* **Measuring device reading data**:
"""

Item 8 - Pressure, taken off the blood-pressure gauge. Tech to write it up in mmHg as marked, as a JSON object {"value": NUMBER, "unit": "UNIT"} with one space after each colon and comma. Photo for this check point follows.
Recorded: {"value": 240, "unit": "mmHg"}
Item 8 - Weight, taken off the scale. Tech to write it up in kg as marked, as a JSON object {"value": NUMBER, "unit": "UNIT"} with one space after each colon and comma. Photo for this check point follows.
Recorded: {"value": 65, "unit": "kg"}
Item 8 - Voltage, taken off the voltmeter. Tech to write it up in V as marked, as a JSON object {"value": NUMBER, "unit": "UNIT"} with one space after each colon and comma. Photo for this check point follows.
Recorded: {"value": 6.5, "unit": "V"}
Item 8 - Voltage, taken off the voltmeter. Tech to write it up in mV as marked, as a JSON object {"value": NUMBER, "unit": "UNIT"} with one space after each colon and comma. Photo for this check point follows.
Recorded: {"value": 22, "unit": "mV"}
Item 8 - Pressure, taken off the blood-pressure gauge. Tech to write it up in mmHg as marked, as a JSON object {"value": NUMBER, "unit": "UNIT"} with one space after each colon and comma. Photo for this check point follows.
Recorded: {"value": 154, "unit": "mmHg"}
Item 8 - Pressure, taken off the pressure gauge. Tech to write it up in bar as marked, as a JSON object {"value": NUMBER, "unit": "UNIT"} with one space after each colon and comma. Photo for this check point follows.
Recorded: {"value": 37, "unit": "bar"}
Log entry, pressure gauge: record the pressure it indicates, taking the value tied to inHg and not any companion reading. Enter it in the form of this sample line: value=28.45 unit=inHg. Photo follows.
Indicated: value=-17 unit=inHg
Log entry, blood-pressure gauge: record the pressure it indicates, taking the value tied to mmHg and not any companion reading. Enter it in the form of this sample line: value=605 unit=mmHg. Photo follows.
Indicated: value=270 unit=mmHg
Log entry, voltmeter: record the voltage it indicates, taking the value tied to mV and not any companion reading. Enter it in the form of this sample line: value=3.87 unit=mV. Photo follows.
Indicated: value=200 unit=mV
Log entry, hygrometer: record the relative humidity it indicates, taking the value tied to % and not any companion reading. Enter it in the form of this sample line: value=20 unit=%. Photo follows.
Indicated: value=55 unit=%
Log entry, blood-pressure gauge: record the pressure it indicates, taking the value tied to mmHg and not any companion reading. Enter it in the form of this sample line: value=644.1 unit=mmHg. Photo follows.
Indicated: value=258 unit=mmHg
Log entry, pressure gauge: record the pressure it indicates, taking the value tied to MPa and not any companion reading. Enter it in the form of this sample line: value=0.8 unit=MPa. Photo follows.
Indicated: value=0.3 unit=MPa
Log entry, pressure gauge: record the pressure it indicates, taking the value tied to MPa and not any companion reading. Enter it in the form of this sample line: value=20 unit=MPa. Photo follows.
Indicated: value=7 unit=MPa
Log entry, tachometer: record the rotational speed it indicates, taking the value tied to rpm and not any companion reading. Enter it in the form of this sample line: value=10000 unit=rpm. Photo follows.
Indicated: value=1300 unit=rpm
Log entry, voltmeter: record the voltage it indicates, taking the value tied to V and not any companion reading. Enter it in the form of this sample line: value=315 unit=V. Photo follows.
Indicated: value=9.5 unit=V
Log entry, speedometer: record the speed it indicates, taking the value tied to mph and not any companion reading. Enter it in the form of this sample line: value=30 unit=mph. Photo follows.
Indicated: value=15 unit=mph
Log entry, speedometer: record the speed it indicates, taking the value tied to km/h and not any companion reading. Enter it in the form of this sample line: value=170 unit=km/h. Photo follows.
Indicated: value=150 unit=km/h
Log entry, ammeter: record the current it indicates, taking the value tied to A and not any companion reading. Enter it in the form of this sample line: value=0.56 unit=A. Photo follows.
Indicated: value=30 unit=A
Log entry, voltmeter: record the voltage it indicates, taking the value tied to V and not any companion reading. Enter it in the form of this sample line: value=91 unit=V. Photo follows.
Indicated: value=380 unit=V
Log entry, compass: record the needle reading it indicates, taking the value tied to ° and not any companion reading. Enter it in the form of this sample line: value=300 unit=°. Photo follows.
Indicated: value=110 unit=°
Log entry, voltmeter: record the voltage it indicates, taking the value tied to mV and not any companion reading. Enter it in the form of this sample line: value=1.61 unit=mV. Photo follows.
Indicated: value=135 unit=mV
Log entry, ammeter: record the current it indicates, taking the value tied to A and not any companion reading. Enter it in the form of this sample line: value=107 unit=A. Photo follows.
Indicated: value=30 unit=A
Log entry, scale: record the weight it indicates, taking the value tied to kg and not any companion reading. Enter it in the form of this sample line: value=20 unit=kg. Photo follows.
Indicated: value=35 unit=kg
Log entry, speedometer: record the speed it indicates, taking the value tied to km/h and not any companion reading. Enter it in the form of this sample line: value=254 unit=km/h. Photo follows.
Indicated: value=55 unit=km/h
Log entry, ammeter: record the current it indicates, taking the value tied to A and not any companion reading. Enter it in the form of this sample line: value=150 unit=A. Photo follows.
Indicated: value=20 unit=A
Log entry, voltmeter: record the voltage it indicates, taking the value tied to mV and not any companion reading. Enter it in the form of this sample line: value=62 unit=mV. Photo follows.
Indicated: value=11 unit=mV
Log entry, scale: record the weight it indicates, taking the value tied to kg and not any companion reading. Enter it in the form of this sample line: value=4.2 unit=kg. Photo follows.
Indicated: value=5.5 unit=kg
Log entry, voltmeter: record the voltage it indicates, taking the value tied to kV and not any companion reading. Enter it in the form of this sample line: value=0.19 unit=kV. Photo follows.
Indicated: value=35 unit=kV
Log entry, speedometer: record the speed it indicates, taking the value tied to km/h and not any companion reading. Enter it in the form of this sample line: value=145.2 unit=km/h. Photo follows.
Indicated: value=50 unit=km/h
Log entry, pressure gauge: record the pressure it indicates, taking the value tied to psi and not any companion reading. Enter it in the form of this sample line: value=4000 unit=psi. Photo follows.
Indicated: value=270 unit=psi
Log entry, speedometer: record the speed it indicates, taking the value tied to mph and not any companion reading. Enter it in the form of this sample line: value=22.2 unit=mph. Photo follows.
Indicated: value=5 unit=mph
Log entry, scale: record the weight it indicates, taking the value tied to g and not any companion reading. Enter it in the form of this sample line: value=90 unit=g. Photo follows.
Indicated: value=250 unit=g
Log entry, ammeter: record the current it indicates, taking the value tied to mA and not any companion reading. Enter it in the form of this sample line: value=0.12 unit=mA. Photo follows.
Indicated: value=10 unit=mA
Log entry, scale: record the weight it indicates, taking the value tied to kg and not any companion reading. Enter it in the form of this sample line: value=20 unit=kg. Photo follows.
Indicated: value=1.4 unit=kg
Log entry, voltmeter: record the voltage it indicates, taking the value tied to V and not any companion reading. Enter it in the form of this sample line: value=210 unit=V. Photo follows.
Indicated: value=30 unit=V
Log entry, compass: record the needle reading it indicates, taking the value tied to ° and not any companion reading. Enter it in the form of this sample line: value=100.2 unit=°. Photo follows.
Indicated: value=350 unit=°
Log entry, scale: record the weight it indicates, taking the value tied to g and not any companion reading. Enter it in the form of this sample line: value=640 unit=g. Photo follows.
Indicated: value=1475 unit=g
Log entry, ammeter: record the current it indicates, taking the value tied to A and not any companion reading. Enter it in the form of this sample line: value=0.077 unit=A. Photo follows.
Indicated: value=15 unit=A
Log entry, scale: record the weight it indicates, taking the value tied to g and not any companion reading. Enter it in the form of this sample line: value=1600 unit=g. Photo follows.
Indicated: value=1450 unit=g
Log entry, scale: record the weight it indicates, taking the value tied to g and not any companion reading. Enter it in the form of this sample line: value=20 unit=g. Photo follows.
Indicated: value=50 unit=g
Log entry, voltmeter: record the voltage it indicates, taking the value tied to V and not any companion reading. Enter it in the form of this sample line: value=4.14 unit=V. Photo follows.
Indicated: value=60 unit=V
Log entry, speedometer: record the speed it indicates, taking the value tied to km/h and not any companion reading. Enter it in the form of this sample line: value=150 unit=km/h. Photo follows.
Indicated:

"""

* **WHAT TO PRODUCE**: Update the stretch from the start of the listing through the line that contains "Indicated: value=270 unit=mmHg", replacing "Tech" with "Technician" and leaving everything else unchanged.

* **TASK OUTPUT**:
Item 8 - Pressure, taken off the blood-pressure gauge. Technician to write it up in mmHg as marked, as a JSON object {"value": NUMBER, "unit": "UNIT"} with one space after each colon and comma. Photo for this check point follows.
Recorded: {"value": 240, "unit": "mmHg"}
Item 8 - Weight, taken off the scale. Technician to write it up in kg as marked, as a JSON object {"value": NUMBER, "unit": "UNIT"} with one space after each colon and comma. Photo for this check point follows.
Recorded: {"value": 65, "unit": "kg"}
Item 8 - Voltage, taken off the voltmeter. Technician to write it up in V as marked, as a JSON object {"value": NUMBER, "unit": "UNIT"} with one space after each colon and comma. Photo for this check point follows.
Recorded: {"value": 6.5, "unit": "V"}
Item 8 - Voltage, taken off the voltmeter. Technician to write it up in mV as marked, as a JSON object {"value": NUMBER, "unit": "UNIT"} with one space after each colon and comma. Photo for this check point follows.
Recorded: {"value": 22, "unit": "mV"}
Item 8 - Pressure, taken off the blood-pressure gauge. Technician to write it up in mmHg as marked, as a JSON object {"value": NUMBER, "unit": "UNIT"} with one space after each colon and comma. Photo for this check point follows.
Recorded: {"value": 154, "unit": "mmHg"}
Item 8 - Pressure, taken off the pressure gauge. Technician to write it up in bar as marked, as a JSON object {"value": NUMBER, "unit": "UNIT"} with one space after each colon and comma. Photo for this check point follows.
Recorded: {"value": 37, "unit": "bar"}
Log entry, pressure gauge: record the pressure it indicates, taking the value tied to inHg and not any companion reading. Enter it in the form of this sample line: value=28.45 unit=inHg. Photo follows.
Indicated: value=-17 unit=inHg
Log entry, blood-pressure gauge: record the pressure it indicates, taking the value tied to mmHg and not any companion reading. Enter it in the form of this sample line: value=605 unit=mmHg. Photo follows.
Indicated: value=270 unit=mmHg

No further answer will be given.